Besieged by Barbara Demick 


In 1993 Barbara Demick was assigned by her newspaper the Philadephia Inquirer to Berlin in order to cover the reshaping of Eastern Europe's post-Cold War economy. Insead for the duration of her posting she wrote more about the war in Bosnia than the region's economic plight.

Demick arrived in Sarajevo, Bosnia's capital in Janaury 1994. By this stage the city had been under siege since April 1992, a state of affairs which was to last until the ending of the war in November 1995. Ms. Demick finds her accommodation consisting of the city's Holiday Inn, a mustard coloured hotel which, being less than a mile away form the front line, made it in no way immune from attack.

Faced with the immense task of thrying to capture the scale of the human suffering endured by the residents of Sarajevo Demick was advised by her editor to focus on one particular street and describe their lives of the people. She choose Logavina Street, which was situated adjacent to Bascarsija the old Turkish centre of Sarajevo.

By her own admission Ms. Demick was captivated by the street and soon became vividly involved with the struggles of the residents as they struggled to survive in the face of hunger, deprivation and the all threatening fear of death. In her own words Demick says of the street,

"Logavina Street is a six block long history lesson. To know Logavina is to know Sarajevo and to understand what this city once was, and what it has become. To know logavina is to witness the strength and ingenuity that ordinary people can muster in order to survive."

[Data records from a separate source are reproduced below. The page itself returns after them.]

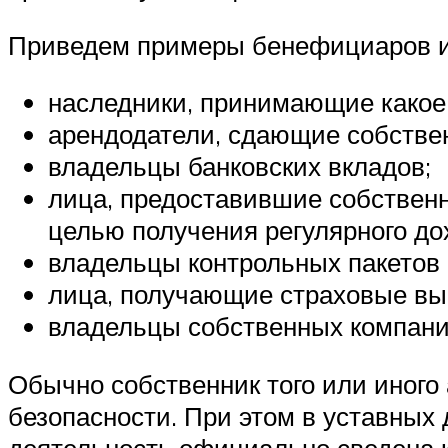
Приведем примеры бенефициаров и
наследники, принимающие какое
арендодатели, сдающие собствен
владельцы банковских вкладов;
лица, предоставившие собствен
целью получения регулярного до
владельцы контрольных пакетов 
лица, получающие страховые вы
владельцы собственных компани
Обычно собственник того или иного
безопасности. При этом в уставных
деятельность официально сведена к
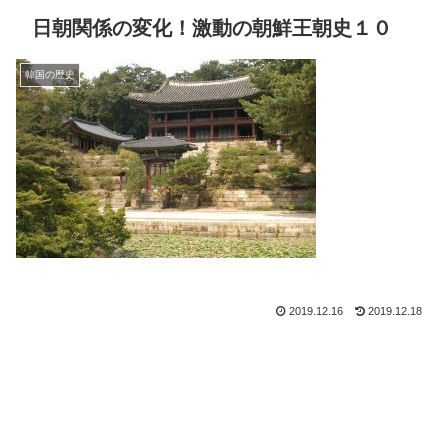
日朝関係の変化！激動の朝鮮王朝史１０
韓国の歴史
2019.12.16
2019.12.18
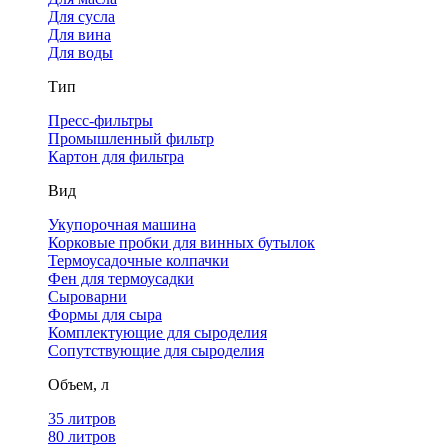
Для сусла
Для вина
Для воды
Тип
Пресс-фильтры
Промышленный фильтр
Картон для фильтра
Вид
Укупорочная машина
Корковые пробки для винных бутылок
Термоусадочные колпачки
Фен для термоусадки
Сыроварни
Формы для сыра
Комплектующие для сыроделия
Сопутствующие для сыроделия
Объем, л
35 литров
80 литров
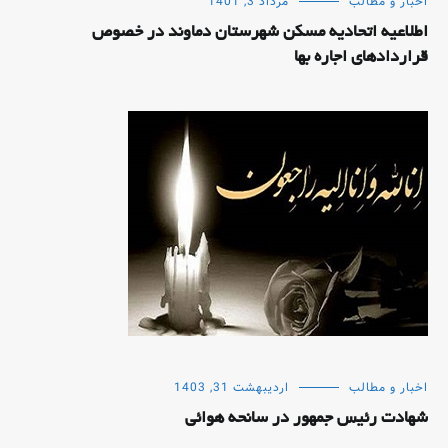
اخبار و مطالب
مرداد 3, 1401
اطلاعیه اتحادیه مسکن شهرستان دماوند در خصوص
قراردادهای اجاره بها
اخبار و مطالب
اردیبهشت 31, 1403
شهادت رئیس جمهور در سانحه هوائی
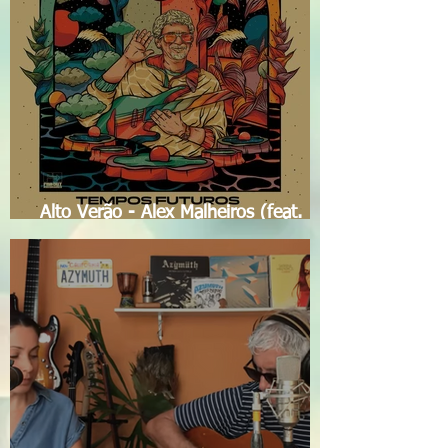
Alto Verão - Alex Malheiros (feat.
Sabrina Malheiros)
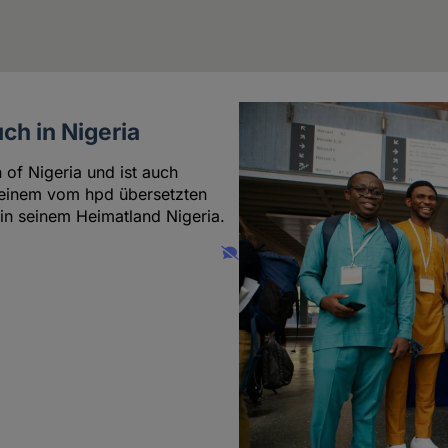
h in Nigeria
 of Nigeria und ist auch
n einem vom hpd übersetzten
 in seinem Heimatland Nigeria.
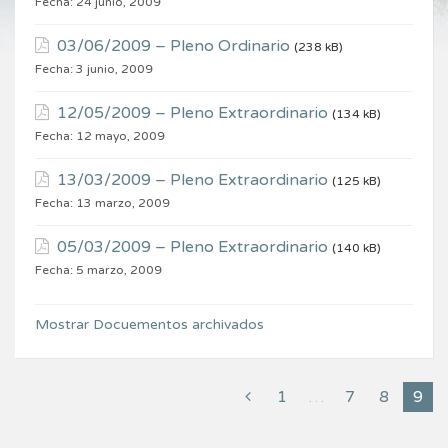
Fecha:
24 junio, 2009
03/06/2009 – Pleno Ordinario
(238 kB)
Fecha:
3 junio, 2009
12/05/2009 – Pleno Extraordinario
(134 kB)
Fecha:
12 mayo, 2009
13/03/2009 – Pleno Extraordinario
(125 kB)
Fecha:
13 marzo, 2009
05/03/2009 – Pleno Extraordinario
(140 kB)
Fecha:
5 marzo, 2009
Mostrar Docuementos archivados
1
…
7
8
9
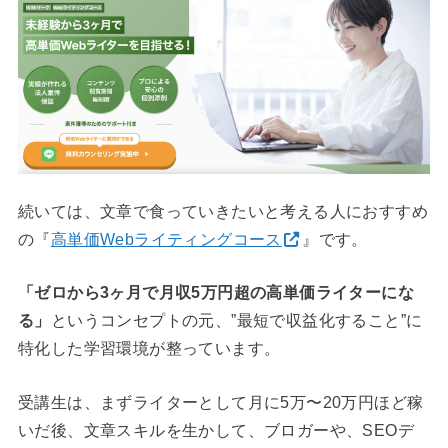
続いては、文章で食っていきたいと考える人におすすめ
の『
高単価Webライティングコース
』です。
「ゼロから3ヶ月で月収5万円超の高単価ライターにな
る」
というコンセプトの元、”最短で収益化すること”に
特化した学習環境が整っています。
受講生は、まずライターとして月に5万〜20万円ほど稼
いだ後、文章スキルを生かして、ブロガーや、SEOデ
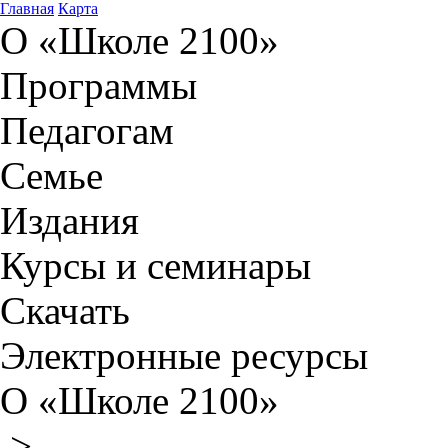
Главная
Карта
О «Школе 2100»
Программы
Педагогам
Семье
Издания
Курсы и семинары
Скачать
Электронные ресурсы
О «Школе 2100»
>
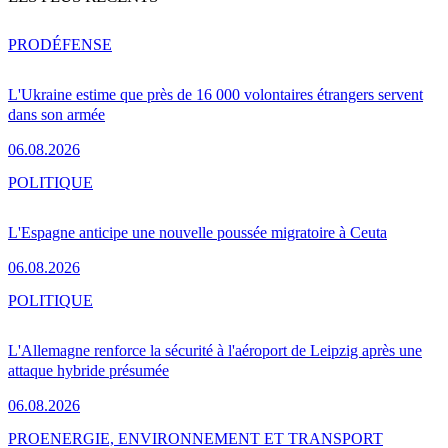
PRO
DÉFENSE
L'Ukraine estime que près de 16 000 volontaires étrangers servent
dans son armée
06.08.2026
POLITIQUE
L'Espagne anticipe une nouvelle poussée migratoire à Ceuta
06.08.2026
POLITIQUE
L'Allemagne renforce la sécurité à l'aéroport de Leipzig après une
attaque hybride présumée
06.08.2026
PRO
ENERGIE, ENVIRONNEMENT ET TRANSPORT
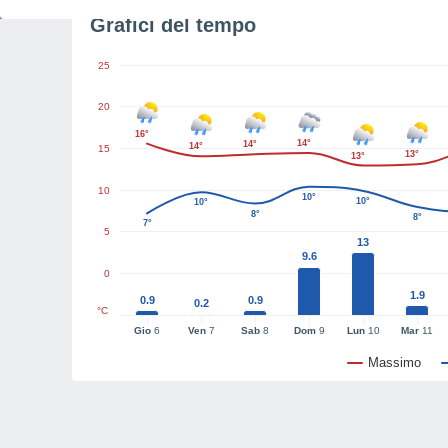
Grafici del tempo
25
20
16°
14°
14°
14°
15
13°
13°
10
10°
10°
10°
8°
8°
7°
5
13
9.6
0
1.9
0.9
0.9
0.2
°C
Gio
6
Ven
7
Sab
8
Dom
9
Lun
10
Mar
11
Massimo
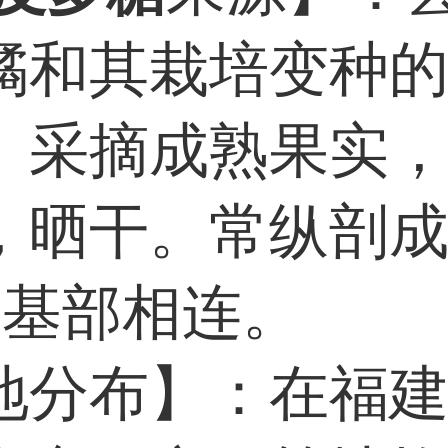
橘和其栽培变种
。采摘成熟果实
，晒干。常纵剖
，基部相连。
地分布】：在福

A month after her arrival sixty-eight people are killed when a mortar fired by the Serbs lands in a market where people had been queuing for food and water. The market had been less than a mile away from Logavina Street and for one of the residents, nineteen year old Delila Lacevic, the attact brought back nightmares of the death, in similar circumstances, of her parents.

The story of Delila Lacevic is one of the many related by Barbara Demick as she firmly becomes embedded with the people of Logavina Street. The street is unique in the Muslims, Catholics and Orthodox neighbours continue to live side by side and help each other during the duration of the siege.

Through Barbara Demick we learn of the indivuals the lives they had before the war and how the conflict has robbed them of their freedom. We learn of Milutin Durdevac, a Serb, who before the war was an executive. Now he has lost everything, along with hie wife he has chosen to remain in Sarajevo.

Then theere's Ekram Kaljana a Muslim, a former electrician, now a policeman, who rigs up illicit electric cables for his neighbours in order to lessen the burden of their lives. Or Desa Stanic a Serb, whose husband a Catholic was killed while fighting for the Bosnian army.  Zijo and Jela Dzino, an elderly coule who live in a house on Logavina Street which has been in thier family for generations.


What Demnick does throughtout is convey the utter sense of helplessness, fear and anger which the people of Logavina Street feel toward both the Serbs attacking them and the UN with it's apparent lack of concern toward them.

Demick carries off a difficult balancing act, she empathises with the people of Logavia, tries to understand their anger and sympathises with them while at the same time remains remarkably professional throughout. She is non judgemental towards the people particularily those who choose to leave Sarajevo by fare means or foul. She is the perfect reporter, she does not convey her own prejudices but instead tells the story of the brave citizens of one street in Sarajevo during the siege.